In room 309 at Shawnee Mission East High School, social studies teacher David Muhammad and his students tackle some of humanity's most difficult subjects — on a recent Tuesday afternoon, for example, his international relations class was studying the United Nations Declaration on Human Rights.
After class, he's also known for encouraging respectful debates about topics confronting America — a video of one of those debates about the Confederate flag last year has close to 50,000 views on YouTube.
Lately, however, Muhammad has embraced challenging material in a much more personal way: He's just released a rap record.
"Being in the environment of teaching school, you’re around a lot of kids who are super motivated, super active," he says. "I thought, man I need to do something to leave behind a voice."
"I’ve always wanted to make a music project, a hip-hop project, since I was in high school, and it never came to light," he says. "Different things in life would divert me from actually sitting down and achieving it."
When he heard Kendrick Lamar’s To Pimp a Butterfly last year, Muhammad knew there would be no more procrastinating. He decided to write a record based on The Hunger Games trilogy, which he read a few years ago and had been thinking about ever since.
It's something he's wanted to do since he was his students' age.
"It really spoke to me with its message," he says. "It's super socially relevant."
But at 31 years old, making a record was something new. Muhammad had to buckle down and do a lot of homework.
"I approached it almost like a lesson plan. I looked at every book, pulled out all the themes I wanted to cover, and in the order that how the book presented them. Then I pulled out all the characters and what they represented to me."
Then he went to work figuring out how to incorporate the books’ themes and symbolism.
For example: "In the beginning of the book, you have Katniss and Gale out in the woods hunting for food when they shouldn’t have been. They weren’t allowed to do that and it was illegal for them to do so. But that represented something even bigger: Life in itself is a hunt, and you have to constantly fight for your own survival."
The results of Muhammad's writing process are intense. The record's first lyrics are: "Have you, have you, heard about the tree?/There’s dead bodies swingin’ swayin’ in the Southern breeze."
That image is a very real one in American history, and the song's title, "Estranged Fruits," echoes Billie Holiday's "Strange Fruit," about the victims of lynching.
But for Harper Mundy, a junior at Shawnee Mission East who is among the students Muhammad recruited to sing on the record, that wasn't what the image evoked.

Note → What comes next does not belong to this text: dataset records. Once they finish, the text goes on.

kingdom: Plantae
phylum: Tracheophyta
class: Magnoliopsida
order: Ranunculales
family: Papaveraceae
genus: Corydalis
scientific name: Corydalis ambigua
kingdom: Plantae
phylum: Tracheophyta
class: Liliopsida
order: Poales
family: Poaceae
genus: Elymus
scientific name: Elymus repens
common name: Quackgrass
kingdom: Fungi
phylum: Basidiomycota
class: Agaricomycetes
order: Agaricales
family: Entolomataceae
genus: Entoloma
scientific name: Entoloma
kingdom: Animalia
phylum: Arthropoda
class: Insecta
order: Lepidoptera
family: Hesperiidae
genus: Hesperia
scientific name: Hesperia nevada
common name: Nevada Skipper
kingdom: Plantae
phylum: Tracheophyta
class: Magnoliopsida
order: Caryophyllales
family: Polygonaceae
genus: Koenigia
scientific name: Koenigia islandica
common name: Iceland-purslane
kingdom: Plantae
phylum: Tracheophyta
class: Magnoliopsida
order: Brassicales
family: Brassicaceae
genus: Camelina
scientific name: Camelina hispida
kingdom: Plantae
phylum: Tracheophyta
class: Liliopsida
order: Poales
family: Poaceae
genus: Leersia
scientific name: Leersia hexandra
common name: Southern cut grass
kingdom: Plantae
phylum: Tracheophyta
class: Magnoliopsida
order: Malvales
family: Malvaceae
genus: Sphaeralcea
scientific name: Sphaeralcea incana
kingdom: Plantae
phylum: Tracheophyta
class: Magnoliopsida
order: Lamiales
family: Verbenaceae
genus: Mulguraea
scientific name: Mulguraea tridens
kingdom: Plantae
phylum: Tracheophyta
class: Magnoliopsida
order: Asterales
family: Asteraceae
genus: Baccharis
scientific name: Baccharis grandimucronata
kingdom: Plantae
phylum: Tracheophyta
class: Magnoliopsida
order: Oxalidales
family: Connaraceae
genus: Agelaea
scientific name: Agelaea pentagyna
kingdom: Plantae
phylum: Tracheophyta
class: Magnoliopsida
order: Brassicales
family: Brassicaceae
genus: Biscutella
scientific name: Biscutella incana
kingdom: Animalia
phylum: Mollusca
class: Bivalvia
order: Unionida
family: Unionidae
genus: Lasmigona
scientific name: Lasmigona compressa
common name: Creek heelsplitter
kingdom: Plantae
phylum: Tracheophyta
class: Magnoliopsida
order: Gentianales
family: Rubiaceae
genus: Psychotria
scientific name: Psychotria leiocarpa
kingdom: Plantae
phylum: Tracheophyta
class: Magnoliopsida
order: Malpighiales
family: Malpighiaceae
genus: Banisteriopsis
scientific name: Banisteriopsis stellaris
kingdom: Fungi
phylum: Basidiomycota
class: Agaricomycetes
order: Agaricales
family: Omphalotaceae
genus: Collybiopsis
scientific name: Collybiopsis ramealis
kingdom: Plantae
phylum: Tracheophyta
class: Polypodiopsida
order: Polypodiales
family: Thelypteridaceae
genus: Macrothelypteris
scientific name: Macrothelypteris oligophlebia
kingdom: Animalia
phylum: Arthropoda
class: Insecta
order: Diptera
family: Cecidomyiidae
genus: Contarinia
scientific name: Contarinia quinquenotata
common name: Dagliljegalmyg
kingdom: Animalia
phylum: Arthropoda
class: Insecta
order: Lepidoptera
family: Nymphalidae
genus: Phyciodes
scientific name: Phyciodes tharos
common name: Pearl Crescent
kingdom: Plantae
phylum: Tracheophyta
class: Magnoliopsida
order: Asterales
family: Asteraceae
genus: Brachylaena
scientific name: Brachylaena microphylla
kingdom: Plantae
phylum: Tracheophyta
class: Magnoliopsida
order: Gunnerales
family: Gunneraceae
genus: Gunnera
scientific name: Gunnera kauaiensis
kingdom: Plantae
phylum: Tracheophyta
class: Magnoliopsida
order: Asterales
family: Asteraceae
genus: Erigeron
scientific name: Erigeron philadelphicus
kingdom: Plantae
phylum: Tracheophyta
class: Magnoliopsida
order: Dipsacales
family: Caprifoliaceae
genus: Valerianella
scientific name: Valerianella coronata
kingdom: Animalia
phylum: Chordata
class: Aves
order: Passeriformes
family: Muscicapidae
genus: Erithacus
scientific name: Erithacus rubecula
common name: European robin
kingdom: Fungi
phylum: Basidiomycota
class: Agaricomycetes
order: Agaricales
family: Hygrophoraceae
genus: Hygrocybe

"I was thinking it was pretty symbolic," she says. "I didn’t take it literally. It reminded me of imagery from The Hunger Games."
Which means Muhammad's writing process worked, because he wanted to make sure people who hadn’t read the books or seen the movies would still get his messages.
"They will sense relevance to society today, to what’s happening on global scene today, regardless of whether they read the books or not," he says. "Everybody is familiar with post-traumatic stress, anxiety, feelings of being oppressed, or revolution, or being monetized."
When it came time to actually record, in addition to asking students to sing, Muhammad recruited established artists like the poet Natasha Ria El-Scari, rappers Stik Figa and Barrel Maker, and producer Conductor Williams.
"I went to people I’m fans of," he says. "Everybody on the album, I’m a fan. Even the students, I had heard them sing at different events, and I was a fan of their work. I looked at it as an opportunity to create something grassroots and organic, and possibly we can all grow together."
First, however, he had to learn how to actually perform. Conductor Williams helped.
"It was almost like going to rap school," Muhammad says. "I had never done anything like this before, and he coached me."
The record ends with a conversation between Muhammad and his wife. Putting himself out there, making himself vulnerable, is likely to inspire even more respect from the students who affectionately call him Mr. Mu.
"This generation, more than any other I’ve noticed, they don’t care how much you know until they know how much you care, and (Mr. Mu) really exemplifies that," says Shawnee Mission East Principal John McKinney. "He speaks to them with respect and as young adults. I think they recognize that he respects them, and they reciprocate."
"I’m really proud of Mu for all the work he’s put into this," says Mundy. As a singer on the record, she says, "I’ve been informed and involved since close to the beginning, and I’ve known how much this means to him and what the messages mean to him."
That, and achieving his high school dream.